WHAT IS EXPECTED »
Print each entry precisely; exclude the pictures.

(WORKING DATA)

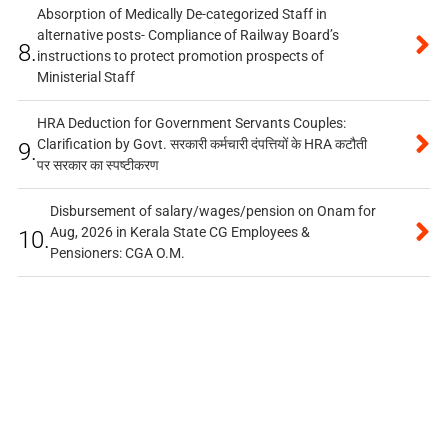
Absorption of Medically De-categorized Staff in
alternative posts- Compliance of Railway Board’s
8.
instructions to protect promotion prospects of
Ministerial Staff
HRA Deduction for Government Servants Couples:
Clarification by Govt. सरकारी कर्मचारी दंपत्तियों के HRA कटौती
9.
पर सरकार का स्पष्टीकरण
Disbursement of salary/wages/pension on Onam for
Aug, 2026 in Kerala State CG Employees &
10.
Pensioners: CGA O.M.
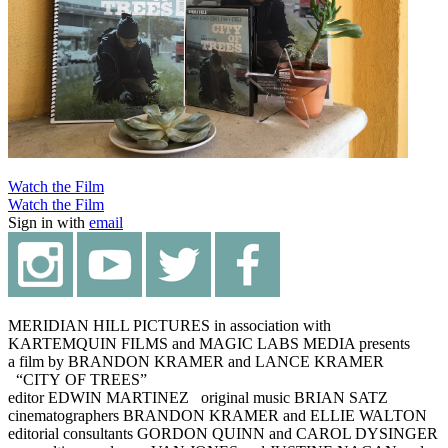
Watch the Film
Watch the Film
Sign in with
email
MERIDIAN HILL PICTURES in association with
KARTEMQUIN FILMS and MAGIC LABS MEDIA presents
a film by BRANDON KRAMER and LANCE KRAMER
“CITY OF TREES”
editor EDWIN MARTINEZ original music BRIAN SATZ
cinematographers BRANDON KRAMER and ELLIE WALTON
editorial consultants GORDON QUINN and CAROL DYSINGER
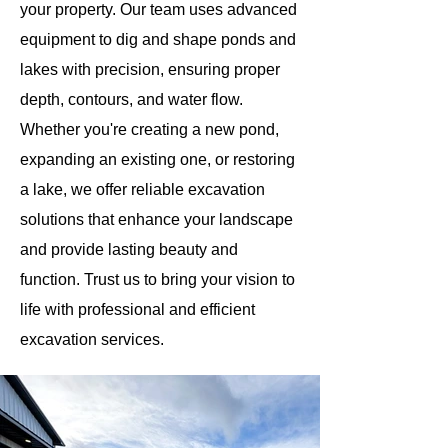
your property. Our team uses advanced
equipment to dig and shape ponds and
lakes with precision, ensuring proper
depth, contours, and water flow.
Whether you're creating a new pond,
expanding an existing one, or restoring
a lake, we offer reliable excavation
solutions that enhance your landscape
and provide lasting beauty and
function. Trust us to bring your vision to
life with professional and efficient
excavation services.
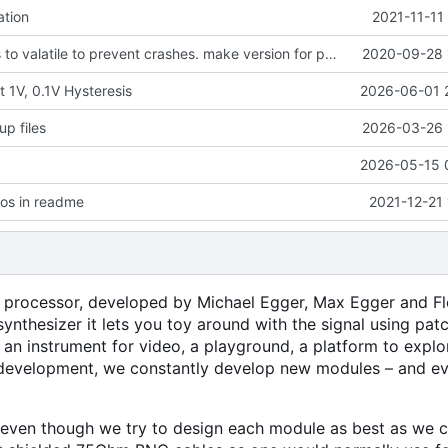
tion
2021-11-11
change globals to valatile to prevent crashes. make version for pragramming throuigh Arduino IDE
2020-09-28 
 1V, 0.1V Hysteresis
2026-06-01 
p files
2026-03-26 
2026-05-15 
pos in readme
2021-12-21
 processor, developed by Michael Egger, Max Egger and Fl
ynthesizer it lets you toy around with the signal using pat
s an instrument for video, a playground, a platform to expl
 in development, we constantly develop new modules
–
and ev
y, even though we try to design each module as best as we c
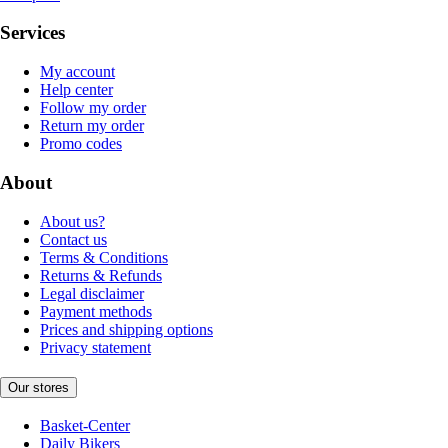
Services
My account
Help center
Follow my order
Return my order
Promo codes
About
About us?
Contact us
Terms & Conditions
Returns & Refunds
Legal disclaimer
Payment methods
Prices and shipping options
Privacy statement
Our stores
Basket-Center
Daily Bikers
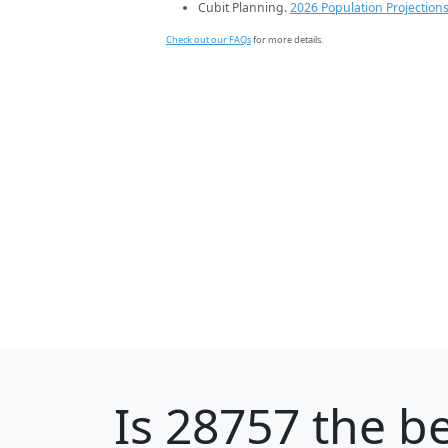
Cubit Planning.
2026 Population Projection
Check out our FAQs
for more details.
Is
28757
the be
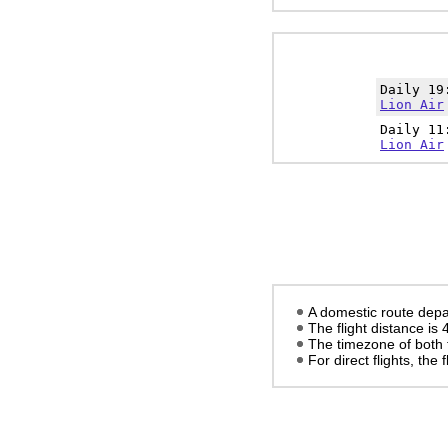
Daily 1
Lion Air
Daily 1
Lion Air
A domestic route depa
The flight distance is
The timezone of both 
For direct flights, the f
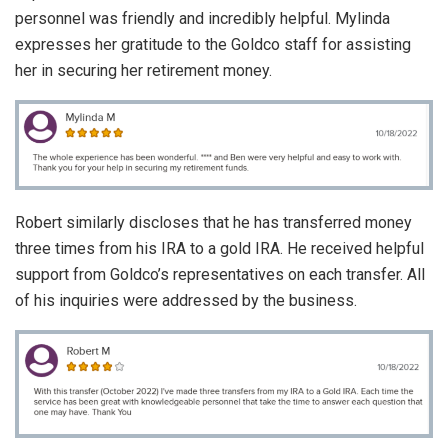
personnel was friendly and incredibly helpful. Mylinda
expresses her gratitude to the Goldco staff for assisting
her in securing her retirement money.
Robert similarly discloses that he has transferred money
three times from his IRA to a gold IRA. He received helpful
support from Goldco’s representatives on each transfer. All
of his inquiries were addressed by the business.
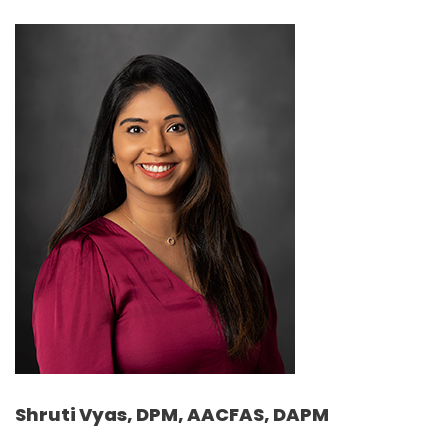
Shruti Vyas, DPM, AACFAS, DAPM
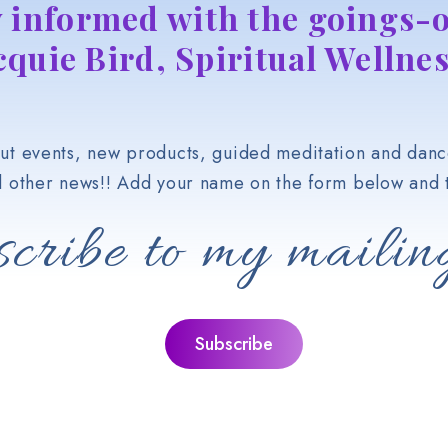
y informed with the goings-o
cquie Bird, Spiritual Wellnes
t events, new products, guided meditation and danc
d other news!! Add your name on the form below and t
cribe to my mailing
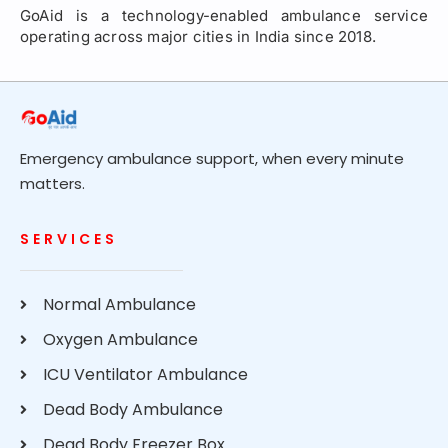
GoAid is a technology-enabled ambulance service
operating across major cities in India since 2018.
Emergency ambulance support, when every minute
matters.
SERVICES
Normal Ambulance
Oxygen Ambulance
ICU Ventilator Ambulance
Dead Body Ambulance
Dead Body Freezer Box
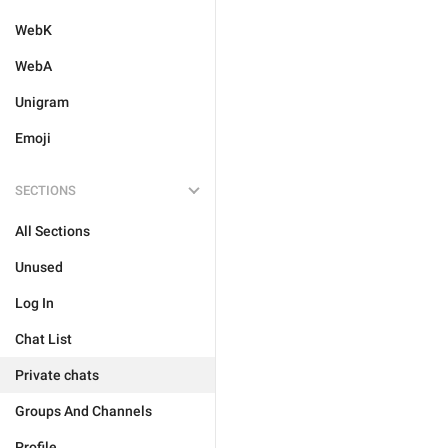
WebK
WebA
Unigram
Emoji
SECTIONS
All Sections
Unused
Log In
Chat List
Private chats
Groups And Channels
Profile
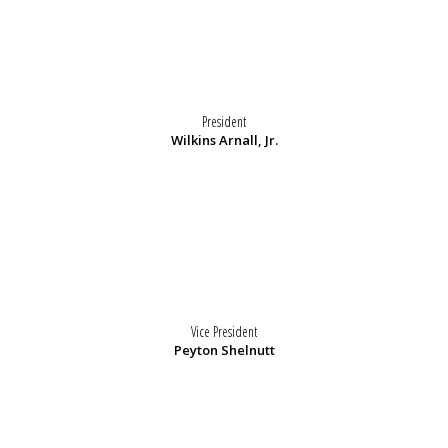
President
Wilkins Arnall, Jr.
Vice President
Peyton Shelnutt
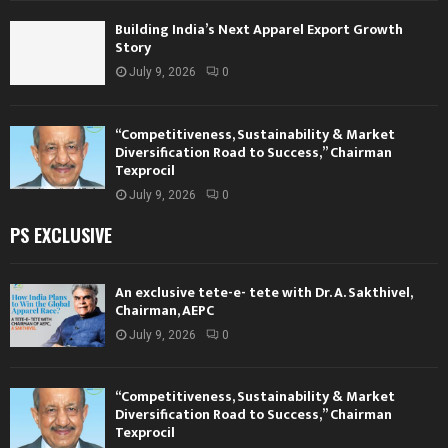
Building India’s Next Apparel Export Growth
Story
July 9, 2026
0
“Competitiveness, Sustainability & Market
Diversification Road to Success,” Chairman
Texprocil
July 9, 2026
0
PS EXCLUSIVE
An exclusive tete-e- tete with Dr. A. Sakthivel,
Chairman, AEPC
July 9, 2026
0
“Competitiveness, Sustainability & Market
Diversification Road to Success,” Chairman
Texprocil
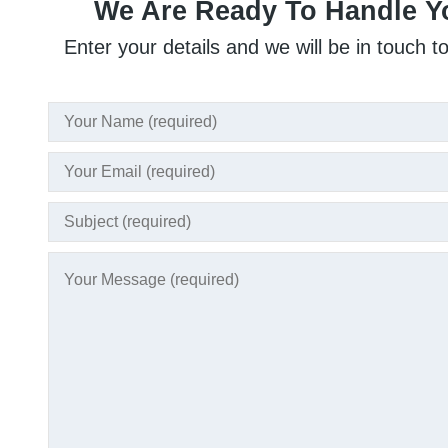
We Are Ready To Handle Y
Enter your details and we will be in touch t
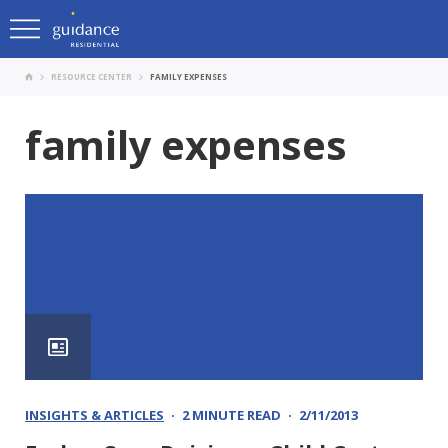
RESOURCE CENTER
FAMILY EXPENSES
family expenses
INSIGHTS & ARTICLES
2 MINUTE READ
2/11/2013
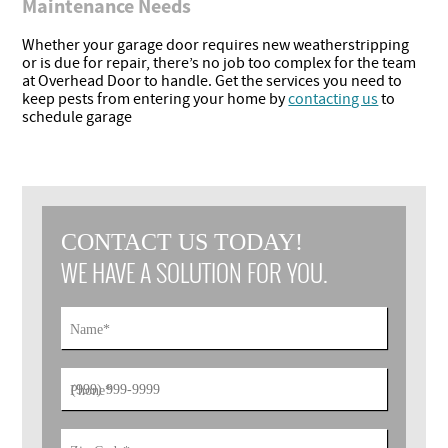
Maintenance Needs
Whether your garage door requires new weatherstripping
or is due for repair, there’s no job too complex for the team
at Overhead Door to handle. Get the services you need to
keep pests from entering your home by
contacting us
to
schedule garage
CONTACT US TODAY!
WE HAVE A SOLUTION FOR YOU.
Name
*
Phone
*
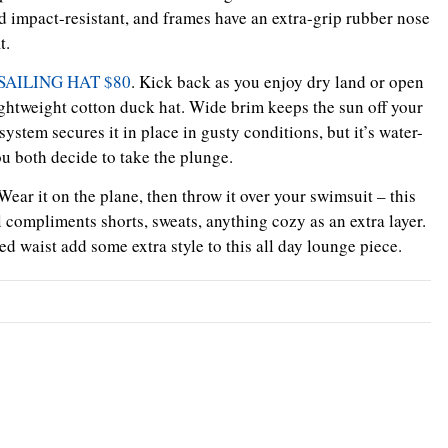
 impact-resistant, and frames have an extra-grip rubber nose
t.
AILING HAT $80
. Kick back as you enjoy dry land or open
lightweight cotton duck hat. Wide brim keeps the sun off your
system secures it in place in gusty conditions, but it’s water-
u both decide to take the plunge.
 Wear it on the plane, then throw it over your swimsuit – this
l compliments shorts, sweats, anything cozy as an extra layer.
 waist add some extra style to this all day lounge piece.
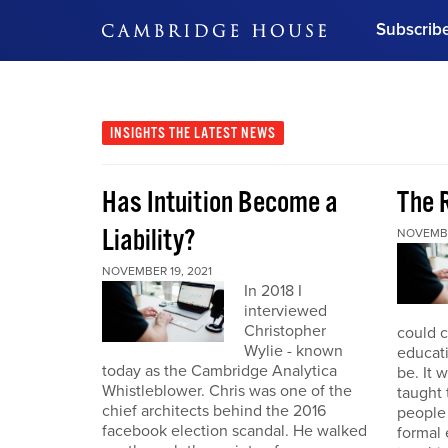
Subscrib
DON'T MISS OUT
Get updates on our confer
leaders and learn from indu
INSIGHTS
THE LATEST NEWS
Bonus!
Free Investment Gu
Has Intuition Become a
The 
Subscribe Now
Liability?
NOVEMBE
NOVEMBER 19, 2021
In 2018 I
interviewed
Christopher
could 
Wylie - known
educat
today as the Cambridge Analytica
be. It 
Whistleblower. Chris was one of the
taught
chief architects behind the 2016
people
facebook election scandal. He walked
formal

(End WORKING DATA)

WRITTEN RESPONSE »
Absorption of Medically De-categorized Staff in
alternative posts- Compliance of Railway Board’s
8.
instructions to protect promotion prospects of
Ministerial Staff
HRA Deduction for Government Servants Couples:
Clarification by Govt. सरकारी कर्मचारी दंपत्तियों के HRA कटौती
9.
पर सरकार का स्पष्टीकरण
Disbursement of salary/wages/pension on Onam for
Aug, 2026 in Kerala State CG Employees &
10.
Pensioners: CGA O.M.
Watch the Film
Watch the Film
Sign in with
email
MERIDIAN HILL PICTURES in association with
KARTEMQUIN FILMS and MAGIC LABS MEDIA presents
a film by BRANDON KRAMER and LANCE KRAMER
“CITY OF TREES”
editor EDWIN MARTINEZ original music BRIAN SATZ
cinematographers BRANDON KRAMER and ELLIE WALTON
editorial consultants GORDON QUINN and CAROL DYSINGER
your property. Our team uses advanced
equipment to dig and shape ponds and
lakes with precision, ensuring proper
depth, contours, and water flow.
Whether you're creating a new pond,
expanding an existing one, or restoring
a lake, we offer reliable excavation
solutions that enhance your landscape
and provide lasting beauty and
function. Trust us to bring your vision to
life with professional and efficient
excavation services.
tion
2021-11-11
change globals to valatile to prevent crashes. make version for pragramming throuigh Arduino IDE
2020-09-28 
 1V, 0.1V Hysteresis
2026-06-01 
p files
2026-03-26 
2026-05-15 
pos in readme
2021-12-21
 processor, developed by Michael Egger, Max Egger and Fl
ynthesizer it lets you toy around with the signal using pat
s an instrument for video, a playground, a platform to expl
 in development, we constantly develop new modules
–
and ev
y, even though we try to design each module as best as we c
Services
My account
Help center
Follow my order
Return my order
Promo codes
About
About us?
Contact us
Terms & Conditions
Returns & Refunds
Legal disclaimer
Payment methods
Prices and shipping options
Privacy statement
Our stores
Basket-Center
Daily Bikers
Cubit Planning.
2026 Population Projection
Check out our FAQs
for more details.
Is
28757
the be
Daily 1
Lion Air
Daily 1
Lion Air
A domestic route depa
The flight distance is
The timezone of both 
For direct flights, the f
personnel was friendly and incredibly helpful. Mylinda
expresses her gratitude to the Goldco staff for assisting
her in securing her retirement money.
Robert similarly discloses that he has transferred money
three times from his IRA to a gold IRA. He received helpful
support from Goldco’s representatives on each transfer. All
of his inquiries were addressed by the business.
Shruti Vyas, DPM, AACFAS, DAPM
y informed with the goings-o
cquie Bird, Spiritual Wellnes
t events, new products, guided meditation and danc
d other news!! Add your name on the form below and t
cribe to my mailing
GoAid is a technology-enabled ambulance service
operating across major cities in India since 2018.
Emergency ambulance support, when every minute
matters.
SERVICES
Normal Ambulance
Oxygen Ambulance
ICU Ventilator Ambulance
Dead Body Ambulance
Dead Body Freezer Box
WebK
WebA
Unigram
Emoji
SECTIONS
All Sections
Unused
Log In
Chat List
Private chats
Groups And Channels
Profile
President
Wilkins Arnall, Jr.
Vice President
Peyton Shelnutt
Building India’s Next Apparel Export Growth
Story
July 9, 2026
0
“Competitiveness, Sustainability & Market
Diversification Road to Success,” Chairman
Texprocil
July 9, 2026
0
PS EXCLUSIVE
An exclusive tete-e- tete with Dr. A. Sakthivel,
Chairman, AEPC
July 9, 2026
0
“Competitiveness, Sustainability & Market
Diversification Road to Success,” Chairman
Texprocil
We Are Ready To Handle Y
Enter your details and we will be in touch t
RESOURCE CENTER
FAMILY EXPENSES
family expenses
INSIGHTS & ARTICLES
2 MINUTE READ
2/11/2013
Maintenance Needs
Whether your garage door requires new weatherstripping
or is due for repair, there’s no job too complex for the team
at Overhead Door to handle. Get the services you need to
keep pests from entering your home by
contacting us
to
schedule garage
CONTACT US TODAY!
WE HAVE A SOLUTION FOR YOU.
Name
*
Phone
*
 impact-resistant, and frames have an extra-grip rubber nose
t.
AILING HAT $80
. Kick back as you enjoy dry land or open
lightweight cotton duck hat. Wide brim keeps the sun off your
system secures it in place in gusty conditions, but it’s water-
u both decide to take the plunge.
 Wear it on the plane, then throw it over your swimsuit – this
l compliments shorts, sweats, anything cozy as an extra layer.
 waist add some extra style to this all day lounge piece.
Subscrib
DON'T MISS OUT
Get updates on our confer
leaders and learn from indu
INSIGHTS
THE LATEST NEWS
Bonus!
Free Investment Gu
Has Intuition Become a
The 
Subscribe Now
Liability?
NOVEMBE
NOVEMBER 19, 2021
In 2018 I
interviewed
Christopher
could 
Wylie - known
educat
today as the Cambridge Analytica
be. It 
Whistleblower. Chris was one of the
taught
chief architects behind the 2016
people
facebook election scandal. He walked
formal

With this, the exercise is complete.